2. On the legend of Gyllou and Saint Sisinnios, see P. Perdrizet, Negotium perambulans in tenebris: Études de démonologie gréco-orientale (Strasbourg, 1922); and R. P. H. Greenfield, Traditions of Belief in Late Byzantine Demonology (Amsterdam, 1988). For other early Byzantine medical amulets depicting the holy rider attacking a prostrate female figure, see G. Vikan, “Art, Medicine, and Magic in Early Byzantium,” Dumbarton Oaks Papers 38 (1984): 65-86, esp. 79-81, figs. 9 and 19-20; and Bonner 1950 (supra 1) 211-21, nos. 294-97, pl. 14; nos. 301, 303, 306, 309, and 311, pl. 15; and nos. 323-25, pl. 17.
3. For similar iconography of the Virgin, compare the sixth-century lead pilgrim ampoule from Monza in A. Grabar, Les ampoules de Terre Sainte (Paris, 1958).
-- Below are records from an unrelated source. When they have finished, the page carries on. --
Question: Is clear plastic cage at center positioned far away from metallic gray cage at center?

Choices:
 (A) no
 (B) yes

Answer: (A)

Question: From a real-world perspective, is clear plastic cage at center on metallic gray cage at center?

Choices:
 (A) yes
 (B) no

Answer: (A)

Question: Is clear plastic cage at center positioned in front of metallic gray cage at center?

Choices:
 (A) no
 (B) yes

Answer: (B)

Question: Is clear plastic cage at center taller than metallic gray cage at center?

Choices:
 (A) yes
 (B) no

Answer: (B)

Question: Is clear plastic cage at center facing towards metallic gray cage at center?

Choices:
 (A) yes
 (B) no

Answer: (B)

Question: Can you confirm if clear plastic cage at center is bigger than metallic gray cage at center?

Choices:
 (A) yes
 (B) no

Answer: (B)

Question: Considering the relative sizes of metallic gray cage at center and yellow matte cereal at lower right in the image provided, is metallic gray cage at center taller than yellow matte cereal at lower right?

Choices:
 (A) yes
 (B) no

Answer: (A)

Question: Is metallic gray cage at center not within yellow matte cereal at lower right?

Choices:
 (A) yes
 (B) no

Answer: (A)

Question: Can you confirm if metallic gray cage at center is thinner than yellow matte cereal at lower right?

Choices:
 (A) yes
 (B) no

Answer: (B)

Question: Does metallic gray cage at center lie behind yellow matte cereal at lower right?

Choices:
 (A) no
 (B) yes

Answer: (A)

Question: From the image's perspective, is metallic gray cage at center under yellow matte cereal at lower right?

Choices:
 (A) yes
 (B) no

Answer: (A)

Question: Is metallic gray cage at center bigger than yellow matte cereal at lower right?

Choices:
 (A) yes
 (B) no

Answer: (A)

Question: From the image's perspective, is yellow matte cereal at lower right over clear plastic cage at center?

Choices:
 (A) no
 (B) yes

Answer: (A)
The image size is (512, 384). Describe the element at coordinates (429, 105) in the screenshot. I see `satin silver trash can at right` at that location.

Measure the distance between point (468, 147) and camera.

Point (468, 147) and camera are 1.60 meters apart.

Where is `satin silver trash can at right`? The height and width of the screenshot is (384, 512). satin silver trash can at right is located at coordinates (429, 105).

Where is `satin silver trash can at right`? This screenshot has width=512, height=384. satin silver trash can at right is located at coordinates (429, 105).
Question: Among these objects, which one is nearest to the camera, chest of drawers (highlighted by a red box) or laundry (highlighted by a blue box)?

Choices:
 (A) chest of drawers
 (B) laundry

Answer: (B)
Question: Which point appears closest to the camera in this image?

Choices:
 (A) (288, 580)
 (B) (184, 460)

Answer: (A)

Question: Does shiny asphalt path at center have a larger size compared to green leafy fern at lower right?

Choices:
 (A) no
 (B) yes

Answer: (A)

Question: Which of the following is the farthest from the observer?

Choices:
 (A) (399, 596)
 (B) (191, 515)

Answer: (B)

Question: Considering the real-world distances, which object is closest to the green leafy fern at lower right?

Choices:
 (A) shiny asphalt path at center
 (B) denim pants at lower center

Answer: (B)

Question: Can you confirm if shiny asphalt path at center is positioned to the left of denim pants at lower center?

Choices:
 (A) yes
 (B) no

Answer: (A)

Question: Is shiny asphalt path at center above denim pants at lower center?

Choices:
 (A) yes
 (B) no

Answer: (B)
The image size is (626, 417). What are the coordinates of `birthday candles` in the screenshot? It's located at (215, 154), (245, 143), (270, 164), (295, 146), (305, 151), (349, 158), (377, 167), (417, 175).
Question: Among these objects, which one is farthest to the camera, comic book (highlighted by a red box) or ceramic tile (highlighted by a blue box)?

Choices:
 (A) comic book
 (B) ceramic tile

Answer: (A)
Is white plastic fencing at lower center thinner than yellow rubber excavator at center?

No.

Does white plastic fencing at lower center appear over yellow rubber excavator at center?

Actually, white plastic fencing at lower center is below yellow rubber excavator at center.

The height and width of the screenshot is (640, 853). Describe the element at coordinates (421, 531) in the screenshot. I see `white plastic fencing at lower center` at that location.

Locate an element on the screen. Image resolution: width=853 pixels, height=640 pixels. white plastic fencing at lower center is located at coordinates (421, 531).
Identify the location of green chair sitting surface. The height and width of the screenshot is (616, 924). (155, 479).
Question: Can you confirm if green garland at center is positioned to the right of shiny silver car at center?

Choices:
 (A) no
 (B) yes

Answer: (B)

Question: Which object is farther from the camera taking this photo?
For additional early Byzantine holy rider amulets also drawing from pilgrimage iconography, see C. Stiegemann, Byzanz, das Licht aus dem Osten: Kult und Alltag im Byzantinischen Reich vom 4. bis 15. Jahrhundert, exh. cat., Erzbischöfliches Diözesanmuseum (Paderborn, 2001) 288-90, nos. 6-8, pl. IV.
4. See J. Spier, “Medieval Byzantine Magical Amulets and Their Tradition,” Journal of the Warburg and Courtauld Institutes 56 (1993): 25-62, esp. 61-62; T. Matantséva, “Les amulettes byzantines contre le mauvais oeil du Cabinet des Médailles,” Jahrbuch für Antike und Christentum 37 (1994): 110-21; and Arand et al. 2001 (supra 3) 288-90, nos. 6-8, pl. 4.
5. Regarding the use of amulets for the treatment of female reproductive disorders during the early Byzantine period, see Vikan 1984 (supra 2) 79-81.